Task statement: Reproduce the listing below in full and exactly; no pictures belong in the copy.

Dataset extract:
---
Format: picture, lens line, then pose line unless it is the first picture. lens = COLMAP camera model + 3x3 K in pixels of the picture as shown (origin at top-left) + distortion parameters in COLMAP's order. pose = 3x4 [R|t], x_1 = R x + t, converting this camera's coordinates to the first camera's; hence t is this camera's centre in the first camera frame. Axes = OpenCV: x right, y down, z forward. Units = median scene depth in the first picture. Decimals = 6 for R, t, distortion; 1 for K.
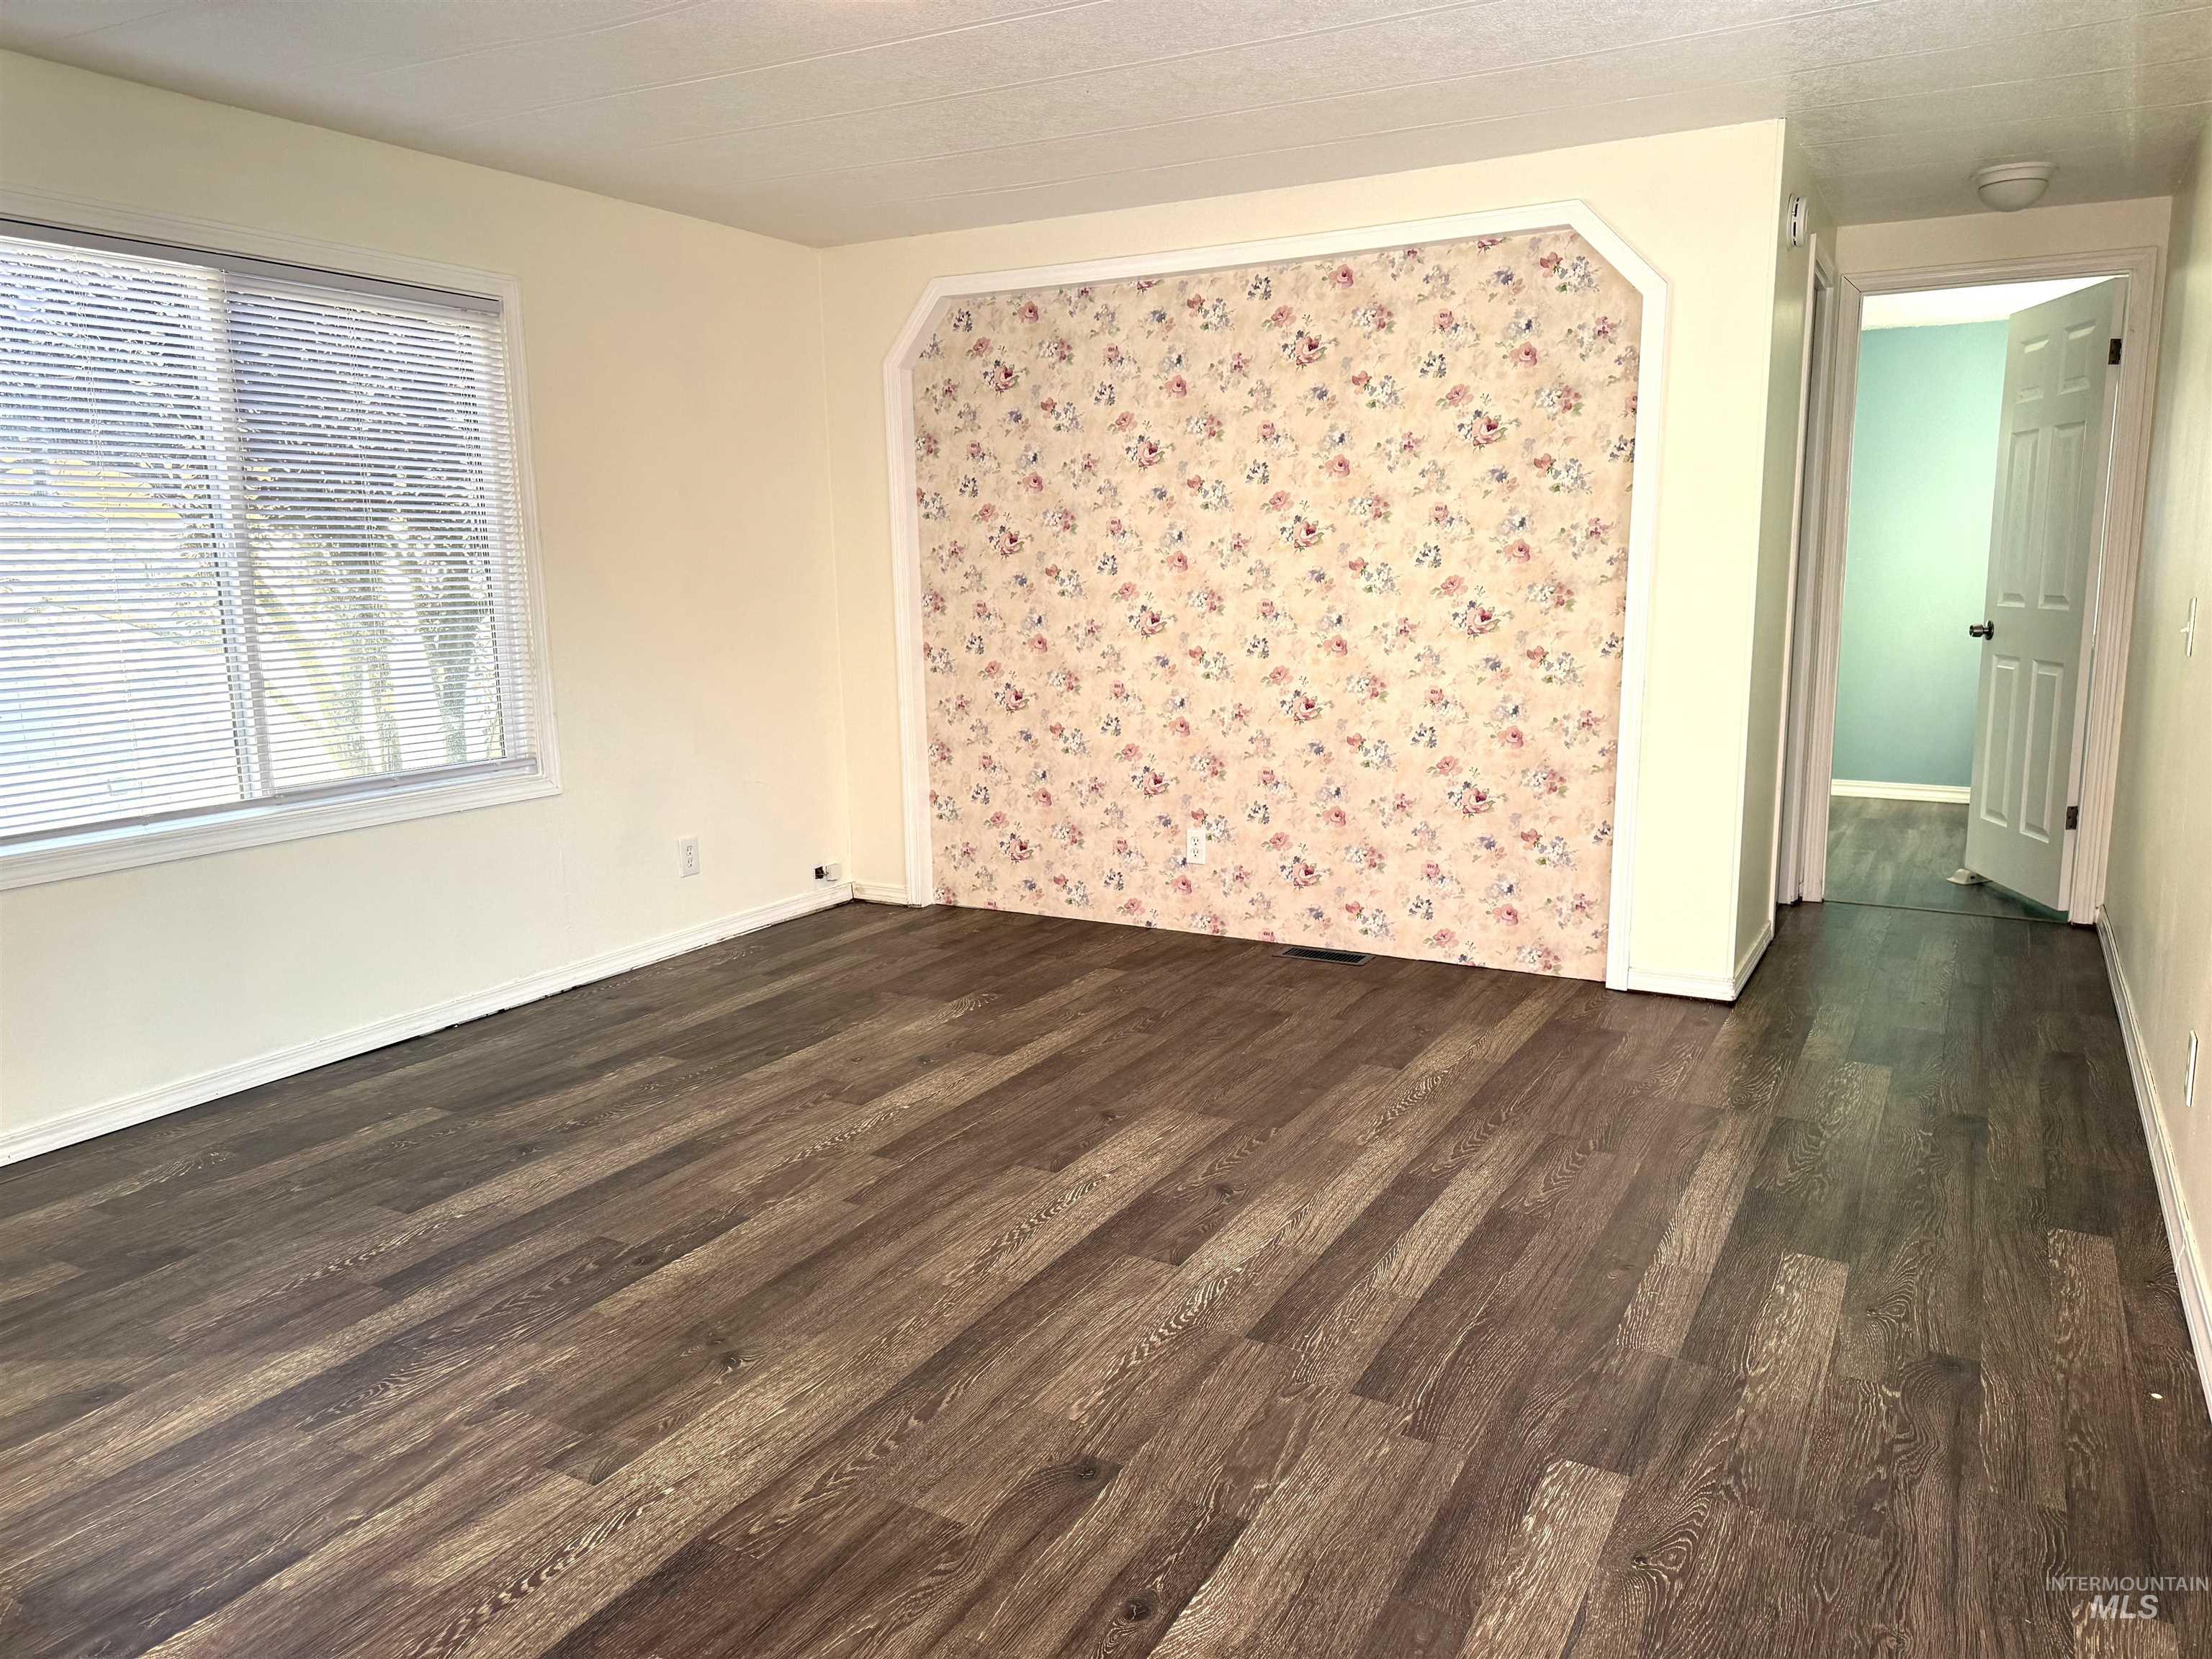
lens RADIAL K [[1553.4, 0, 1103.7], [0, 1553.4, 840.7], [0, 0, 1]] dist [0.041989, -0.055396]
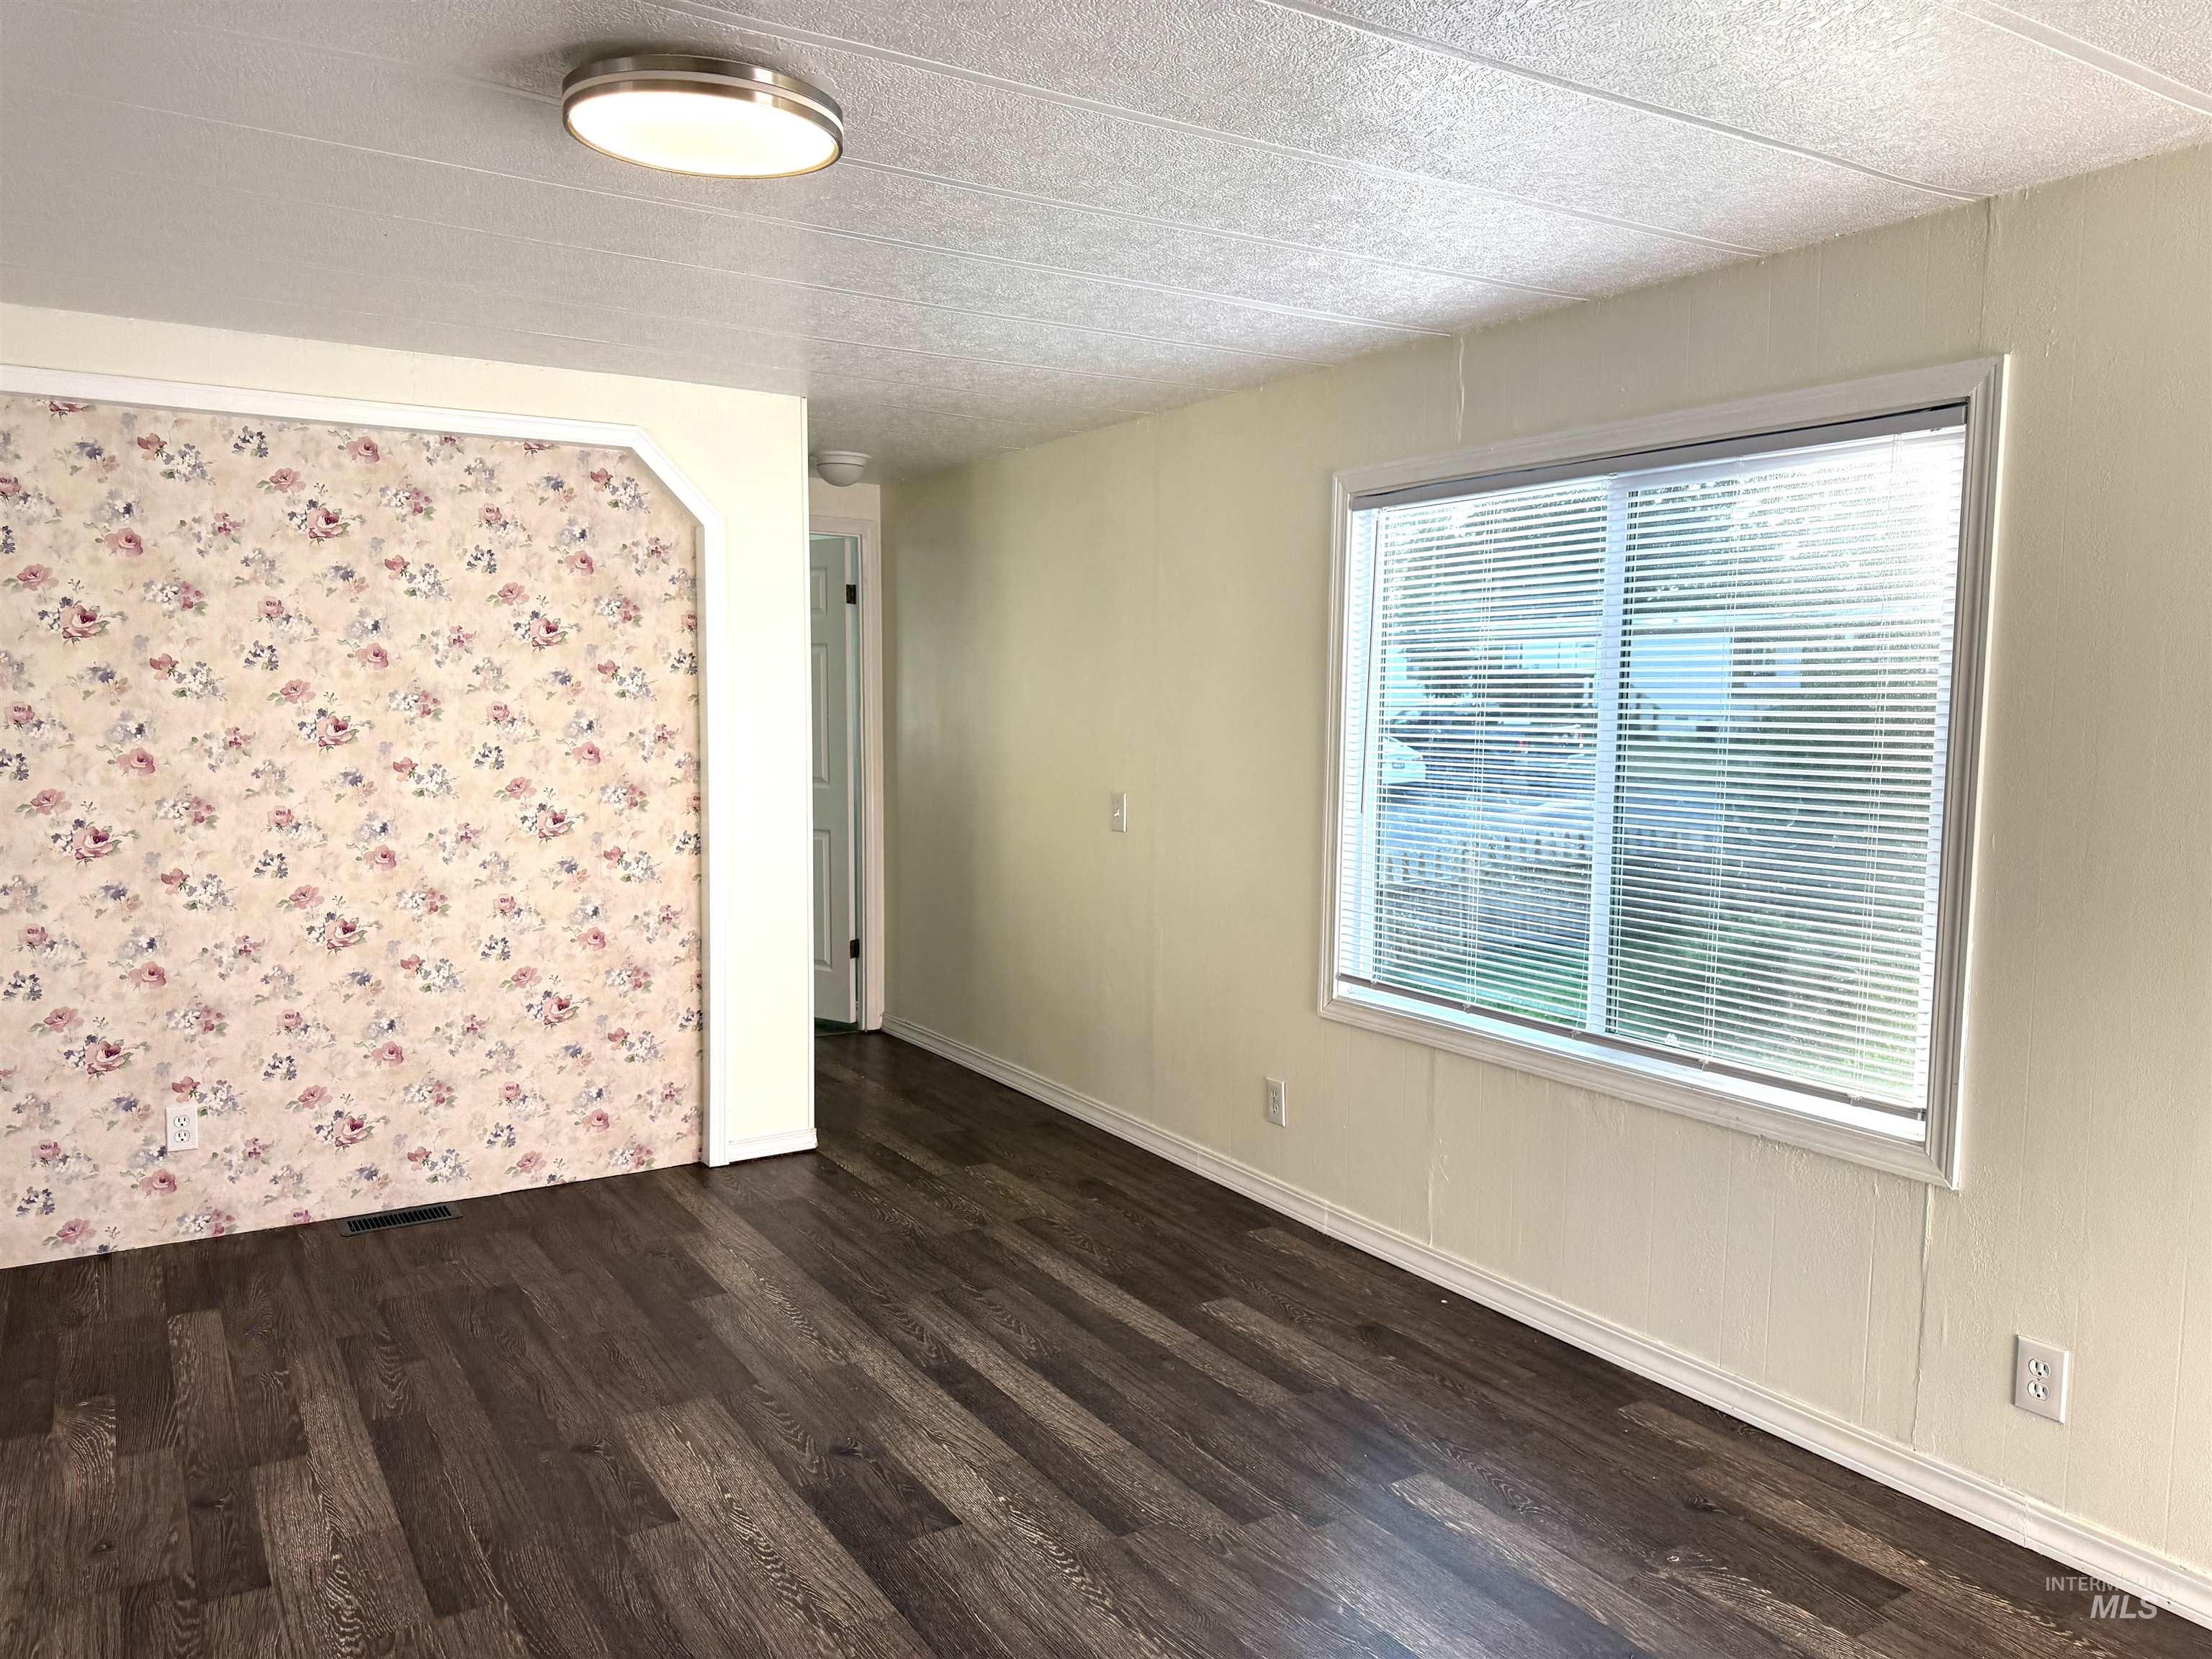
lens RADIAL K [[1553.4, 0, 1118.3], [0, 1553.4, 806.4], [0, 0, 1]] dist [0.041989, -0.055396]
pose [[0.469238, -0.045696, 0.881889, -0.467379], [0.138216, 0.990153, -0.022236, -0.085094], [-0.872188, 0.132325, 0.470933, 0.245124]]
---
Your response:
Format: picture, lens line, then pose line unless it is the first picture. lens = COLMAP camera model + 3x3 K in pixels of the picture as shown (origin at top-left) + distortion parameters in COLMAP's order. pose = 3x4 [R|t], x_1 = R x + t, converting this camera's coordinates to the first camera's; hence t is this camera's centre in the first camera frame. Axes = OpenCV: x right, y down, z forward. Units = median scene depth in the first picture. Decimals = 6 for R, t, distortion; 1 for K.
lens RADIAL K [[1553.4, 0, 1103.7], [0, 1553.4, 840.7], [0, 0, 1]] dist [0.041989, -0.055396]
lens RADIAL K [[1553.4, 0, 1118.3], [0, 1553.4, 806.4], [0, 0, 1]] dist [0.041989, -0.055396]
pose [[0.469238, -0.045696, 0.881889, -0.467379], [0.138216, 0.990153, -0.022236, -0.085094], [-0.872188, 0.132325, 0.470933, 0.245124]]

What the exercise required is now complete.